A run of entries
▼

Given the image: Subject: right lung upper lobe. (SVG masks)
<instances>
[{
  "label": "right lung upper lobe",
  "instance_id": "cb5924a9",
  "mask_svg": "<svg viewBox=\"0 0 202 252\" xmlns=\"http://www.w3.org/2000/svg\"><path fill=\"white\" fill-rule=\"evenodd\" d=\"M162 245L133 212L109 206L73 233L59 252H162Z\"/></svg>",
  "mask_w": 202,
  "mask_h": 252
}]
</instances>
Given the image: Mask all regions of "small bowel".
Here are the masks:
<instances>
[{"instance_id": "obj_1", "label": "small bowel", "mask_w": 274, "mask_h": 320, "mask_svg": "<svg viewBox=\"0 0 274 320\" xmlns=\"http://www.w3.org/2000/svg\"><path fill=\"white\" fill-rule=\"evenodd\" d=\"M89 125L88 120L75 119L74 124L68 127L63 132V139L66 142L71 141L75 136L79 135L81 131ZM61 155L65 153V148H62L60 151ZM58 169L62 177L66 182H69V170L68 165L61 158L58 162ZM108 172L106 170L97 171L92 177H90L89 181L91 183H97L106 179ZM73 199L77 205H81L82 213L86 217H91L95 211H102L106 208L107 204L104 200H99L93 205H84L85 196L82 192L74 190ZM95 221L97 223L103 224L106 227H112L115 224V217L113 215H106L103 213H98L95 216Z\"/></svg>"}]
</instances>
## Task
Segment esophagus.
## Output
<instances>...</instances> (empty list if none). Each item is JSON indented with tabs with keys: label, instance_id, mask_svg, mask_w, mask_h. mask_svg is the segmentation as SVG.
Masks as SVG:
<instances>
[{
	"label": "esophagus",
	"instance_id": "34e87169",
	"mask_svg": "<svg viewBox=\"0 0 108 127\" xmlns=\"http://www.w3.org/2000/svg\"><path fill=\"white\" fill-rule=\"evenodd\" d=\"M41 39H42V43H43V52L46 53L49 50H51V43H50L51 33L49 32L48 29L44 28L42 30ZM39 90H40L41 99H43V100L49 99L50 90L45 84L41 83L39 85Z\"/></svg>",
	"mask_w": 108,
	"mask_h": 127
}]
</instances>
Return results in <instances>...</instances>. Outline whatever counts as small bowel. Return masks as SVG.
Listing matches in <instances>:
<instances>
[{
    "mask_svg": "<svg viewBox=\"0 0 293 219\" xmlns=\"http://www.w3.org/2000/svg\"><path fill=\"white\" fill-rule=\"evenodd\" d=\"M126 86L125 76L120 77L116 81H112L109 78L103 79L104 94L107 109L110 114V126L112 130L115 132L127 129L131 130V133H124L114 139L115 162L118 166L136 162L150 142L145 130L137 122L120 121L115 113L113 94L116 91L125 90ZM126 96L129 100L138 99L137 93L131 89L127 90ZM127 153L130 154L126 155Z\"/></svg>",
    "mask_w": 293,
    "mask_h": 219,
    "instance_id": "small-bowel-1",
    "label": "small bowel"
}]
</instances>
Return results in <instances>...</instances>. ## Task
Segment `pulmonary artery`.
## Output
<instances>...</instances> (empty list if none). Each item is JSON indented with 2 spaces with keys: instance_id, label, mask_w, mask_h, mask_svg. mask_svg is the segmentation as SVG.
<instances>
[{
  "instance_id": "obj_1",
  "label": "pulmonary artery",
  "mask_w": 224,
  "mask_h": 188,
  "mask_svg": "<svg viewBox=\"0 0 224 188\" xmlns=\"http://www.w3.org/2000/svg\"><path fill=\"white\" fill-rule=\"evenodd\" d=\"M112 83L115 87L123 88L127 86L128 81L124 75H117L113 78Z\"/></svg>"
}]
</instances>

▲

§ What the task requires: Please pull out every line of the entries above that contains the string "item", matching case exactly.

§ Reply to the exercise:
<instances>...</instances> (empty list if none). Each item is JSON indented with tabs with keys: label, instance_id, mask_svg, mask_w, mask_h. mask_svg is the segmentation as SVG.
<instances>...</instances> (empty list if none). Each item is JSON indented with 2 spaces with keys: instance_id, label, mask_w, mask_h, mask_svg. mask_svg is the segmentation as SVG.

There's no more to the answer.